The gravity of the situation is growing, and if substantial changes are not made, the situation will spin out of control. If the murder of Carlos does not arouse a reaction from the state, the conflict in Colombia, instead of de-escalating, will grow. With political instability heightening this could also mean a resurgence in armed conflict. While there are expectations that the government and the FARC will come to an agreement, due to the assassination of a leader of Congreso de los Pueblos, FARC leader Pastor Alape, in a show of solidarity, gave a strong warning about the possibility that this crime and the brazen impunity could endanger the cease fire: “We are losing patience.”

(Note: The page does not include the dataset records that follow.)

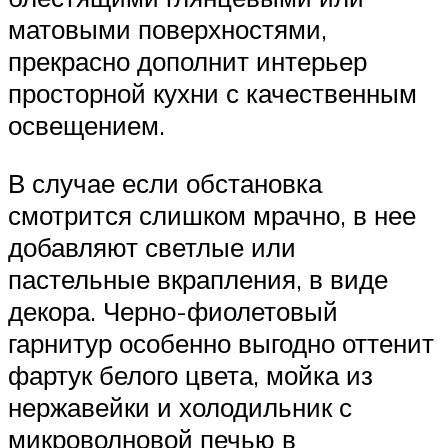
матовыми поверхностями,
прекрасно дополнит интерьер
просторной кухни с качественным
освещением.
В случае если обстановка
смотрится слишком мрачно, в нее
добавляют светлые или
пастельные вкрапления, в виде
декора. Черно-фиолетовый
гарнитур особенно выгодно оттенит
фартук белого цвета, мойка из
нержавейки и холодильник с
микроволновой печью в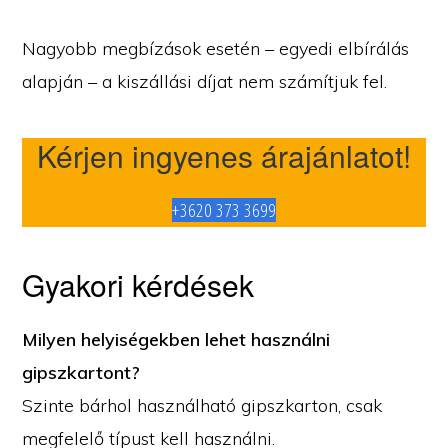
Nagyobb megbízások esetén – egyedi elbírálás
alapján – a kiszállási díjat nem számítjuk fel.
Kérjen ingyenes árajánlatot!
+3620 373 3699
Gyakori kérdések
Milyen helyiségekben lehet használni
gipszkartont?
Szinte bárhol használható gipszkarton, csak
megfelelő típust kell használni.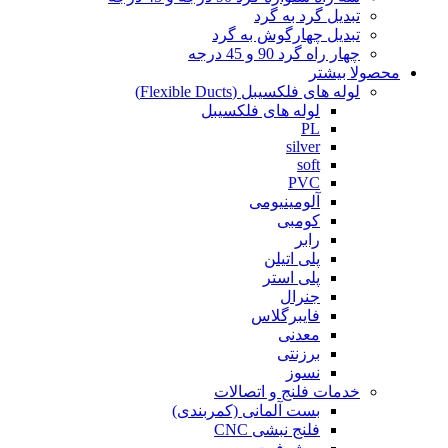
تبدیل گرد به گرد
تبدیل چهارگوش به گرد
چهار راه گرد 90 و 45 درجه
محصولا بیشتر
لوله های فلکسیبل (Flexible Ducts)
لوله های فلکسیبل
PL
silver
soft
PVC
آلومینیومی
کومبی
رابر
پلی اتیلن
پلی استر
جنرال
فایبرگلاس
معدنی
برزنتی
نسوز
خدمات فلنج و اتصالات
بست آلمانی (کمربندی)
فلنج نبشی CNC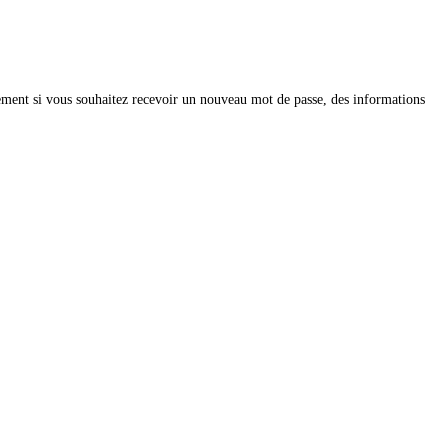
ivement si vous souhaitez recevoir un nouveau mot de passe, des informations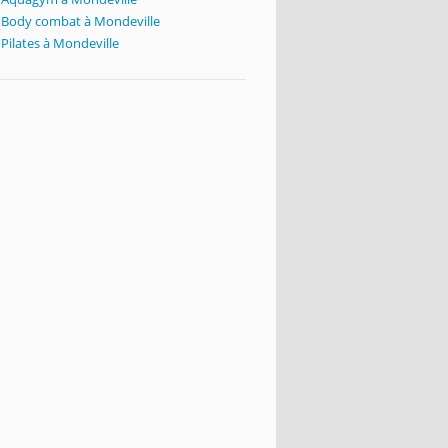
Body combat à Mondeville
Pilates à Mondeville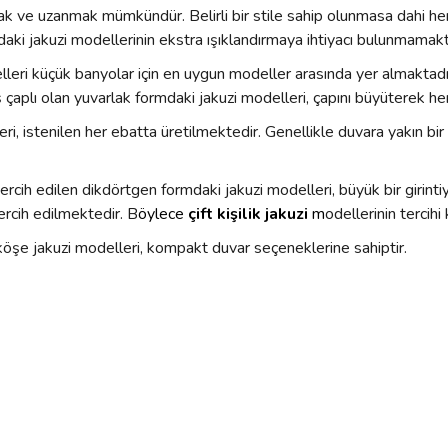
rmak ve uzanmak mümkündür. Belirli bir stile sahip olunmasa dahi he
daki jakuzi modellerinin ekstra ışıklandırmaya ihtiyacı bulunmamakt
lleri küçük banyolar için en uygun modeller arasında yer almaktadır
çaplı olan yuvarlak formdaki jakuzi modelleri, çapını büyüterek her 
eri, istenilen her ebatta üretilmektedir. Genellikle duvara yakın bi
ercih edilen dikdörtgen formdaki jakuzi modelleri, büyük bir girinti
tercih edilmektedir. B
öylece
çift kişilik jakuzi
m
odellerinin tercihi
köşe jakuzi modelleri, kompakt duvar seçeneklerine sahiptir.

President Santos, praised highly by President Barack Obama for his “commitment to peace with justice,” is aware of what is happening. Despite his indifference to the threats when directed at the social movement, he does take notice when recognized figures are targets of threats, and it receives lots of media attention, such as what happened recently with politicians Piedad Cordoba and Ivan Cepeda. Through the threats to these political leaders, the president is informed on the severity of the situation, but once the encounters are over and the pictures are taken, he fails to take action, thus, nothing has changed.
For those who take these deadly actions against the social movements, his indifference can only mean that there is complete impunity for these crimes. Due to the power of his disinterest, the President as well as the United States’ government – which supports the Colombian government militarily, economically, and politically – cannot avoid being identified as politically responsible for the murder of Carlos Pedraza.